A soli 28 anni ha già un curriculum di tutto rispetto; originario dell’area agro-nolana precisamente Piazzolla di Nola, Marco inizia la sua carriera prima come pasticciere e poi nelle cucine di ristoranti da brand noti come il Quattro Passi a Nerano o Taverna Estia a Brusciano.
Tanta gavetta che accoppiata ad un talento naturale lo ha visto puntare subito in alto nella cucina internazionale: da Londra a Mykonos fino ad approdare dall’altra parte del mondo; quello a stelle e strisce americano.
Il ristorante italianissimo, ma situato nel Connecticut (Branford), di proprietà del beneventano Danilo Mongillo, non poteva avere altro nome che “Strega” in onore del liquore che ha “brandizzato” la sua città oppure, chissà, come metafora romantica dedicata alla cucina italiana nelle sue declinazioni napoletane e beneventane con cui il noto chef campano Marco Giugliano “strega” i clienti dell’omonimo locale.
Ho avuto il piacere di parlare con lui e sono emerse tante cose interessanti.
Quando e come nasce lo Chef Marco Giugliano.
Nasce prestissimo. E la passione si è amplificata negli anni al fianco di grandi maestri italiani. Ma orgogliosamente ricordo la mia prima avventura nel ristorante di famiglia NEMO, a soli 15 anni di età. Frequentavo a quel tempo L’istituto Alberghiero Maria Montessori di Somma Vesuviana e nel weekend seguivo la squadra di Nemo e iniziava a prendere forma il grande “amore” che ancora oggi provo per questa Arte.
Cosa ti ha insegnato il tuo mestiere.
Tanto, forse tutto. Il lavoro di squadra, il rispetto dei ruoli, le amicizie fraterne che mi porto da anni nel cuore, la scoperta degli ingredienti, le storie dei produttori, il rispetto per chi mi ha dato fiducia negli anni, i viaggi, la visita a nuove città con le loro tradizioni e abitudini. Potrei continuare, per questo e tanto altro, il lavoro che amo mi ha dato tutto.

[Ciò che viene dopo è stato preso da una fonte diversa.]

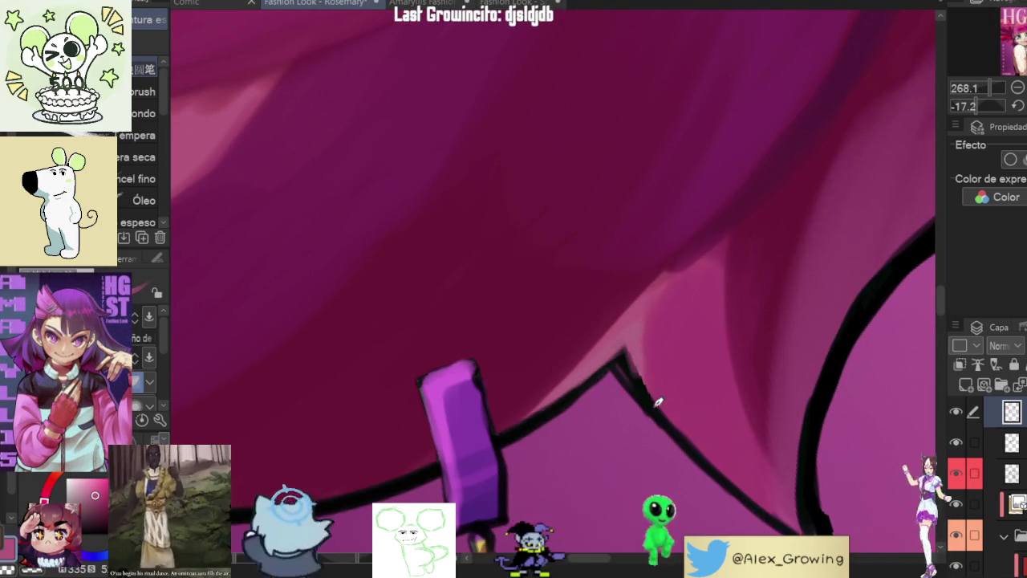
{"action": "scroll", "coordinate": [745, 404], "scroll_direction": "down", "scroll_amount": 3}
{"action": "scroll", "coordinate": [771, 385], "scroll_direction": "down", "scroll_amount": 3}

Il primo piatto perfetto, quello che ricordi con maggiore soddisfazione.
Ricordo con emozione l’incontro con Antonio Fiore che scrisse su IL CORRIERE DELLA SERA di un mio piatto come il più buono che lui abbia mai assaggiato nella sua vita.
Era l’agnello biologico presentato in tre tagli diversi e tre cotture diverse, coscia, spalla e costata.
Croccante, all’insalata e un sandwich. Era buonissimo! Lo riproporrò di certo.
A cosa ti ispiri nella creazione dei tuoi piatti?
Ho avuto la fortuna di nascere in Campania, ai piedi del Vesuvio, dove i migliori ingredienti del mondo nascono prendendo tutto il sapore del suolo vulcanico e la brezze marina del Golfo di Napoli.
Nelle grandi cucine stellate ho scoperto negli anni gli ingredienti che provenivano da diverse parti del mondo, spezie e odori che ho inserito nei miei lavori unendoli alla nostra tradizione culinaria con amore e grazia.
Quali sono gli ingredienti che prediligi.
I prodotti provenienti dalle terre limitrofe al Vesuvio non possono mancare mai: bufala campana dop, pomodori del piennolo, l’orto nella sua completezza.
Cosa non deve mai mancare in un tuo piatto.
Sua maestà l’olio extravergine di oliva. Prima che il piatto venga servito, un filo d’olio lo impreziosisce. E’ come quando usi un buon profumo su te stesso prima di uscire di casa per una grande occasione.
Oggi lavori negli Stati Uniti D’America, è stata una scelta personale oppure una occasione che ti è capitata?
Vivo e lavoro precisamente in Connecticut, Branford. Ho accettato la proposta di guidare la cucina del ristorante Strega come una sfida. La tradizione della cucina italo-americana del Connecticut è molto forte e purtroppo ha perso il giusto prestigio che merita. Spesso il cliente richiede cose che non ci appartengono , luoghi comuni sbagliati, come la carbonara con panna e prosciutto oppure il pollo alla parmigiana. Quindi, scherzandoci su, cerchiamo di educare ad una cucina sana ed equilibrata che richiama più che posso la dieta mediterranea.
Abbiamo la speranza di rivederti come Capo Chef di un noto ristorante italiano?
In futuro vedremo (ride ndr).
Marco ha raccontato la storia di un giovane campano dotato di grande talento che non ha mai smesso di sognare ed ha saputo “piantare” la sue radici italiane in America non snaturando, mai, i “sapori” che lo hanno accompagnato nella sua crescita e cercando, piuttosto, di “insegnare” la magnifica arte della “dieta mediterranea” ai nostri fratelli americani.